## WHAT THE TASK ASKS
From the lines below, extract each line containing the word "Резинка" and copy it in full.

## RAW DATA
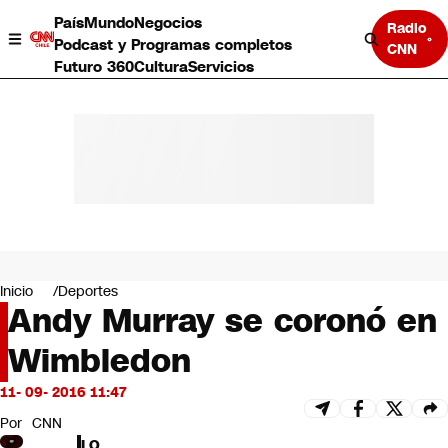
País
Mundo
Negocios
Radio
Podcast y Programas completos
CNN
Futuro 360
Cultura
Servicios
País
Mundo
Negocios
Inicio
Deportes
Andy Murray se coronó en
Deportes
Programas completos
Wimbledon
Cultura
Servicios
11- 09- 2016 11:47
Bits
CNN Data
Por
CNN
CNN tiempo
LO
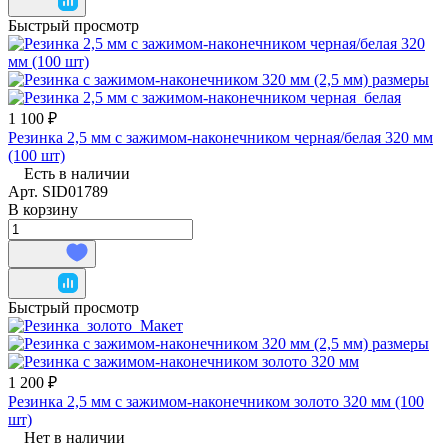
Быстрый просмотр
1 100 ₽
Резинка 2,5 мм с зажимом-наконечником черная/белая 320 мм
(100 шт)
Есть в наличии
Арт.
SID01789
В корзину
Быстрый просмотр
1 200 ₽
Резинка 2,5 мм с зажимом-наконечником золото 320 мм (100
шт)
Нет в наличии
* * *
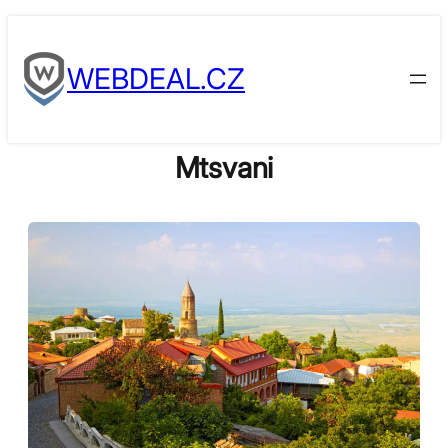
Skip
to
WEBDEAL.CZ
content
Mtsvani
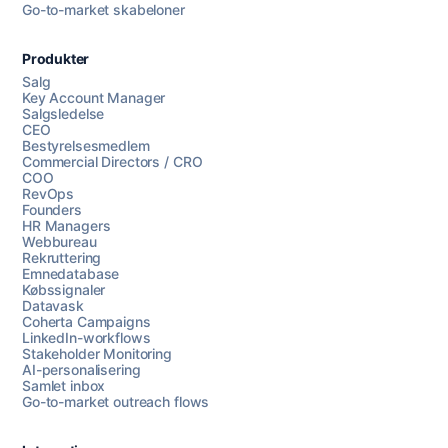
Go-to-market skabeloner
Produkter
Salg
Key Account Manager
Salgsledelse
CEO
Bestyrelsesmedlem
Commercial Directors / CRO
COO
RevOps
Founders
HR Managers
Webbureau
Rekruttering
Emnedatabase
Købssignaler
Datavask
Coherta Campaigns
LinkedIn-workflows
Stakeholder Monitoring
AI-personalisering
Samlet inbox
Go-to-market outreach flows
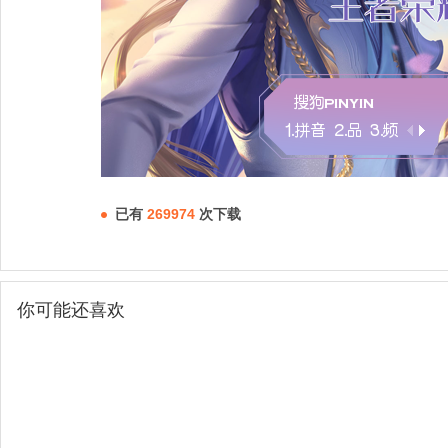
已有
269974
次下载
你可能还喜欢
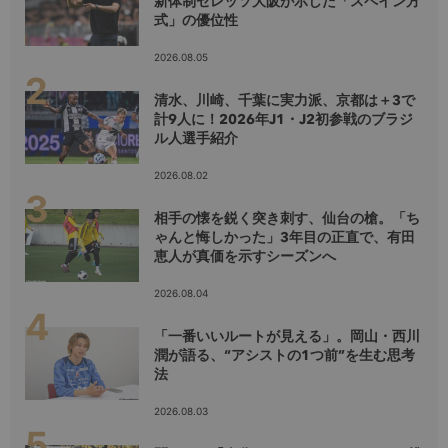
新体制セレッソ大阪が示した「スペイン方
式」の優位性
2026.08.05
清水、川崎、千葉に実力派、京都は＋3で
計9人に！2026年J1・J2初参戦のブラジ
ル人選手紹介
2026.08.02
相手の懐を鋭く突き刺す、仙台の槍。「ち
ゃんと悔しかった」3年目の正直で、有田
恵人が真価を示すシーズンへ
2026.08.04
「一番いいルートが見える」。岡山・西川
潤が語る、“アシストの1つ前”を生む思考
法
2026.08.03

## EXERCISE RESULT
Резинка 2,5 мм с зажимом-наконечником черная/белая 320 мм
Резинка 2,5 мм с зажимом-наконечником золото 320 мм (100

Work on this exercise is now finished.